The next Southern California rain I remember occurred after my wife and I moved here in November, 1955. A couple of years later we had a week of rain. Roads were flooded. There were mud slides. I was working for Atomics International at the time. Atomics International was a division of North American Aviation. Neither Atomics International nor North American Aviation exist any more. North American was bought by the Rockwell Company and became Rockwell. Later it was sold to Boeing. So now I am retired from Boeing, without ever having set foot inside a Boeing facility.

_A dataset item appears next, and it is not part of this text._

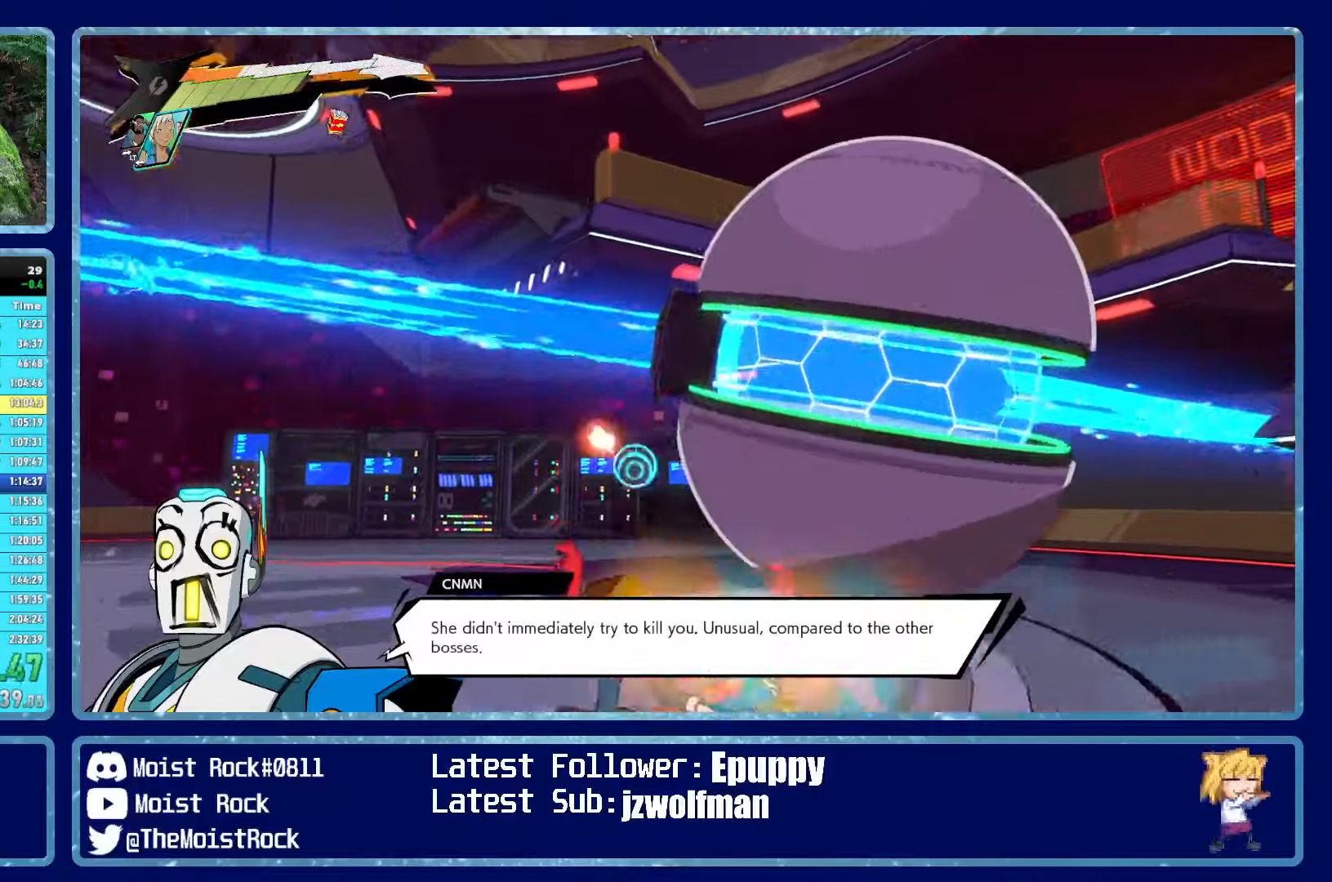
{"buttons": ["A"], "left_stick": "up-right", "right_stick": "center", "events": [[200, "left_stick", "left"], [333, "left_stick", "up"], [383, "left_stick", "up-right"], [450, "A", "down"]]}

About ten years later, while I was still employed at Atomics International, there was another rain storm that lasted several days. At the time we had a proposal we were sending to federal government and we were a bit late. Our sales department used the excuse that the rain delayed the transportation of the proposal from our plant in Canoga Park to the office in Pasadena of the federal department involved. Of course, we were used to the decennial rains, but the excuse worked. It worked so well that we received a comment later that we must have had a real rainstorm.

And now, this year, another rain. The cycle of rain is almost like the business cycle. One year there is plenty of rain - so much that it becomes a problem. Then we have nine years to dry out before the next storm. Also, the business cycle provides us a boom or bubble every ten years or so. During the bubble, which can last two or three years, the State of California takes in so much tax revenue that tax rebates are mailed to us taxpayers. Tax rates are reduced so that the State won't accumulate surplus money. Then we return to the normal drout, both of water and tax revenue.

A California farmer would be foolish to plan his work on the assumption that a rain like the one we're now having is normal. Instead, he plans for years of little or no rain. He has irrigation ditches dug in his property to provide water for plants. When we have a rain like this one, he hopes that the water will be stored in the mountains as snow to provide water to fill the aqueducts later in the year. He hopes that soil erosion will not damage his fields.

I wish our Governor and other elected officials thought like successful California farmers. They would then realize that during the decennial boom or bubble in the business cycle they should put aside money for future years, instead of refunding it to the taxpayers. They would also set the tax rates high enough to raise enough money during the lean years to avoid the huge deficits the State is now enduring. However, they do not have the incentive of the farmer. Unlike the farmer, they must leave office forever at the expiration of their terms: six years for the Assembly, eight years for the Senate and other elected officials. If a farmer had similar term limits, he would have no reason to plan for the distant future, but would operate his farm to make a killing during the few years that it was his.